My dear mother, bless her soul, was virtually unaware of the foot-high flames shooting up the back of her head and lighting her up like she was the very Angel of Christmas herself, halo and all. But one can be blissfully oblivious to being on fire for only a short period and I am not sure which thing inspired her to take on the much more appropriate look of panic first: The crackling of her hair and the realization that her affection for hairspray was a clear disadvantage at this point, or the wretched stench of hair fusing to the polyester of her scarf. In either case, the calm customer expression was gone and several people were about ready to attack her with their jackets.
Which they/we did while the receptionists looked on in horror and the brush fire was extinguished. This was done with the efficiency of women so hysterical they were willing to risk wardrobe damage to save my mother’s life. Or her hair. Unfortunately, the latter did not fair so well. Neither did the Advent Wreath candles.
What was left of my mother’s long, blonde locks was a sort of mixture of less long, blonde locks and matted, chemically volatile dread locks. And a smoky cloud wafting through the hotel for the next two hours. Which we spent in the bar drinking free champagne. This may have been a bad idea.
Because not but a few minutes after we traumatized most of the hotel staff, we headed from bar to restaurant to get a bite to eat. Unfortunately for my mother, Christmas decorations are rather prominent during the holiday season, and in some bizarre concentration of the visible genetic characteristics of the Embarrassing Fiasco Condition, her humility would be further tested.
The crash heard echoing through the lobby was so loud and explosive that every head turned except my mother’s. Because she had, in an exhibit of secret mother super skills, disappeared behind the door and pressed herself against a wall a la James Bond, well out of the sight of everyone.
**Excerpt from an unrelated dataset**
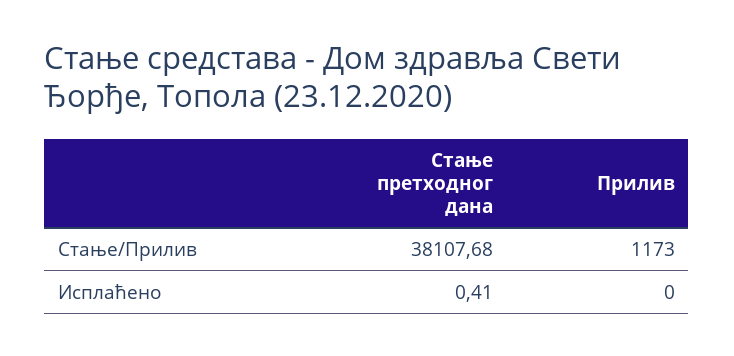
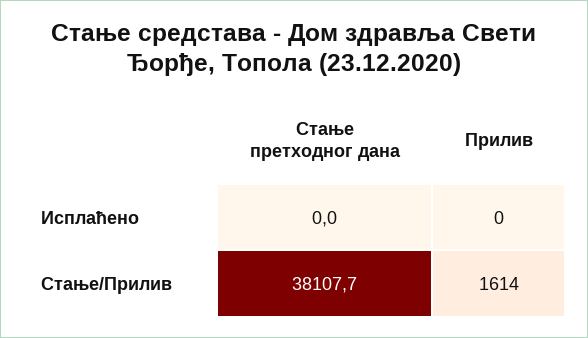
Прилив, Стање/Прилив: 1173 -> 1614
Стање претходног дана, Исплаћено: 0.41 -> 0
Which left me standing near the eight billion shards of glass that had once been what appears to be the World’s Biggest Christmas Ball Ever.
Over the teetering of the receptionists I heard my mom say “I am never. going. out. there. again.”
Which probably would have been a good idea because the next day she poured all the coffee into the milk pitcher and then tried to drink it all down before anyone noticed. We decided mishaps happen in three and with that she could finally relax and enjoy our retreat.
Except she was junked up on like a gallon of coffee.